A beloved character in a period movie-audiences love? Easy choice. This also looks like the best Marvel movie coming up; it feels like it'll stand on its own better than the other two. The trailer hits all the right notes and I think people are going to get an "Indiana Jones" vibe from looking at it. At the very least, I think a lot of people are willing to give this a chance before the other two Marvel flicks.

*3. Thor*

If life is fair, this will get more than _X-Men_. But in all honesty, I think _Thor_ is a hard property to adapt to the screen and I think that there is a very real chance that it might come off as kind of goofy to audiences. Aesthetically it probably looks the oddest of them all, and I think its weakness is the reason why you are seeing this one so early in the season. I think it'll do well enough to be a success, but not a runaway hit.

*4. X-Men: First Class*

A lot of damage has been done to this series: it lost a lot of the good-will it had from the first two movies with _The Last Stand_, and _X-Men Origins: Wolverine_ didn't help matters any more. Both took interesting ideas and characters and just sort of mashed them in like they needed to get them on screen before they lost the chance, resulting in a lot of cameos, but two crappy movies. Seriously, I would have rather seen the stories told in the opening credit sequence of the Wolverine movie told across a movie instead of the one they ended up telling.  But in all honesty, I just think this movie is going to be the weakest of the four. I love some of the concepts... but I just have this horrible feeling that I've been here before, and that a really cool-looking trailer doesn't equal a great plot. Maybe this tops _Thor_, but I don't think it'll top _Green Lantern_ or _Captain America_.


----------



## Taleran (Apr 6, 2011)

Ennoea said:


> However Internationally most will probably avoid CA like the plague.

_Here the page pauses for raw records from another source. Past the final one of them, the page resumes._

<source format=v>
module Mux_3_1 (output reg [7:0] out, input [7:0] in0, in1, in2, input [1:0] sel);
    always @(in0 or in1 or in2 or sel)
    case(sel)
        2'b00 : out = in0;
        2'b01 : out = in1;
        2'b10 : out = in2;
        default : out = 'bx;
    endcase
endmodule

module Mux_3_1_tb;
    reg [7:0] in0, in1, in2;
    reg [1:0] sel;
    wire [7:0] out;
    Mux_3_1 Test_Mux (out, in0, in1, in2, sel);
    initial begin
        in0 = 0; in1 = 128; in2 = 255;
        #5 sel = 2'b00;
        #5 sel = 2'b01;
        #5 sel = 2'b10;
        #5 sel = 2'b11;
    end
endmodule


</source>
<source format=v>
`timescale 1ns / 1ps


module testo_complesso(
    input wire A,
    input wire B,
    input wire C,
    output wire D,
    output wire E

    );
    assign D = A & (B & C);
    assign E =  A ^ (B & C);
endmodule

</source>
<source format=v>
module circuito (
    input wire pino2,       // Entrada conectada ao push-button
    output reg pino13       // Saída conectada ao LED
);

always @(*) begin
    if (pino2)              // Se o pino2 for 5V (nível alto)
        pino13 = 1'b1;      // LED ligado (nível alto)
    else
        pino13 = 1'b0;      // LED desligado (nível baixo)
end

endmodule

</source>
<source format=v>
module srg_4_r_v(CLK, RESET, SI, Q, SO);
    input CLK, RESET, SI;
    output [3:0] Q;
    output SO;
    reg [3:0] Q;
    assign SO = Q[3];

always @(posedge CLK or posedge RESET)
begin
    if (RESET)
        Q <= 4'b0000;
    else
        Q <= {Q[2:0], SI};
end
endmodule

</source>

I am Canadian and I am pretty amped for it. It just looks like the best movie out of the 4 of them.


----------



## Parallax (Apr 6, 2011)

actually Ennoea is right.  I don't see this movie having a big impact in European or Asian countries.


----------



## masamune1 (Apr 6, 2011)

_Captain America_ will do well in Europe.

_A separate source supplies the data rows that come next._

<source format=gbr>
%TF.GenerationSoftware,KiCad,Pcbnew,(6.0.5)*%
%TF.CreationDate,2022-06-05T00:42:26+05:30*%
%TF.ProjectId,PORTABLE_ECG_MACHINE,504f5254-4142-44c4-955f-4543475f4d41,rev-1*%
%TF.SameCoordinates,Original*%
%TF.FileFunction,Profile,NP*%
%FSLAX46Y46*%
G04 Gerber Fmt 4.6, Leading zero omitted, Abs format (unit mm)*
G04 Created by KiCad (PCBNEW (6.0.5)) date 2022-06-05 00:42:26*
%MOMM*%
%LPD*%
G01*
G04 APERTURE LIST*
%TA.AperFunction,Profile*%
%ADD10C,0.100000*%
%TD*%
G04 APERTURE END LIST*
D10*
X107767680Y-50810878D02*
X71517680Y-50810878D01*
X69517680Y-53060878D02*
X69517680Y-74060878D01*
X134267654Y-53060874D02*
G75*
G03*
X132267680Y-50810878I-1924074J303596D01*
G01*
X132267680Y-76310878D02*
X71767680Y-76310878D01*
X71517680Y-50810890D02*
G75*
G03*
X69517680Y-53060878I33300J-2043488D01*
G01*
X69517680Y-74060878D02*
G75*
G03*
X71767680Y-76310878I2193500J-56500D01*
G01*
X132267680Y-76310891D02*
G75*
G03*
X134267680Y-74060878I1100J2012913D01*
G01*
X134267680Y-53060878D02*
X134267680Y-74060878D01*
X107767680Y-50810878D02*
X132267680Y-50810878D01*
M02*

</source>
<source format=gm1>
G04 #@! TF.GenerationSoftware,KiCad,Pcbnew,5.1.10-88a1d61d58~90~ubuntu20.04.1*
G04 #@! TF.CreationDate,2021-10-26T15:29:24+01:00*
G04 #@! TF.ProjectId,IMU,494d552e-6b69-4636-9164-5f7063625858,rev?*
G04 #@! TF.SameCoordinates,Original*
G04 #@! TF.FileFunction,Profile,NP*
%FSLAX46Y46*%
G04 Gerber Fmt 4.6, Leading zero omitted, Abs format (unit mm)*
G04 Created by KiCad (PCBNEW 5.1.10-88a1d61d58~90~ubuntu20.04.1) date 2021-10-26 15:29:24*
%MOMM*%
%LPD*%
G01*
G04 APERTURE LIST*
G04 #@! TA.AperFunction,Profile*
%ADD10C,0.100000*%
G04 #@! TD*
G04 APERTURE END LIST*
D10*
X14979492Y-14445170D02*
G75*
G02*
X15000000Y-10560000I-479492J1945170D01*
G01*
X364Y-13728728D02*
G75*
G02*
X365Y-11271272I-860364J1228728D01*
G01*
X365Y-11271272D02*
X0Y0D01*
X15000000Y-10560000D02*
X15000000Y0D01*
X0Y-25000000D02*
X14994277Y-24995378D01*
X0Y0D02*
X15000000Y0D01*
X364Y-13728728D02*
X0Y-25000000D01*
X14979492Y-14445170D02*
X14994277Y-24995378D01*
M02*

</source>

_X-Men: First Class_  is underestimated at your peril. I think it will do pretty good.

_Green Lantern_ will win. _Thor_ will probably do the worst, though I don't think any of them will come close to bombing.


----------



## Ennoea (Apr 6, 2011)

Idk about Europe but in the US if the studio is smart CA could be the biggest Superhero movie in years. Overload advertisements with "Patriot" rhetoric and see how people flood to suppourt the movie especially at a time where the position of the US is being questioned. Internationally I'm pretty sure the Studio isn't even calling it CA just First Avenger but I doubt it'll do the best out of the four especially in Asia.

Honestly all films have a good chance, depends on which the mainstream picks up which means families. GL gives off a Spiderman/Avatar vibe so it could really ring well with the kids. And Blake Lively's tits are always worth a watch.


----------



## Parallax (Apr 6, 2011)

Yeah I can't see this movie doing well in say China, Korea, or even Japan based on the title.  We'll see though.


----------



## The Potential (Apr 6, 2011)

I'll have to give it to GL. It's a tie between Xmen and CA to me. Thor being the lowest on the list simply because no one knows who the hell he is.

When they had that little teaser at the end of Ironman 2, I was the only one that said anything in a packed theater. Everyone else was like: "Hammer........ok"

Made me laugh pretty hard.


----------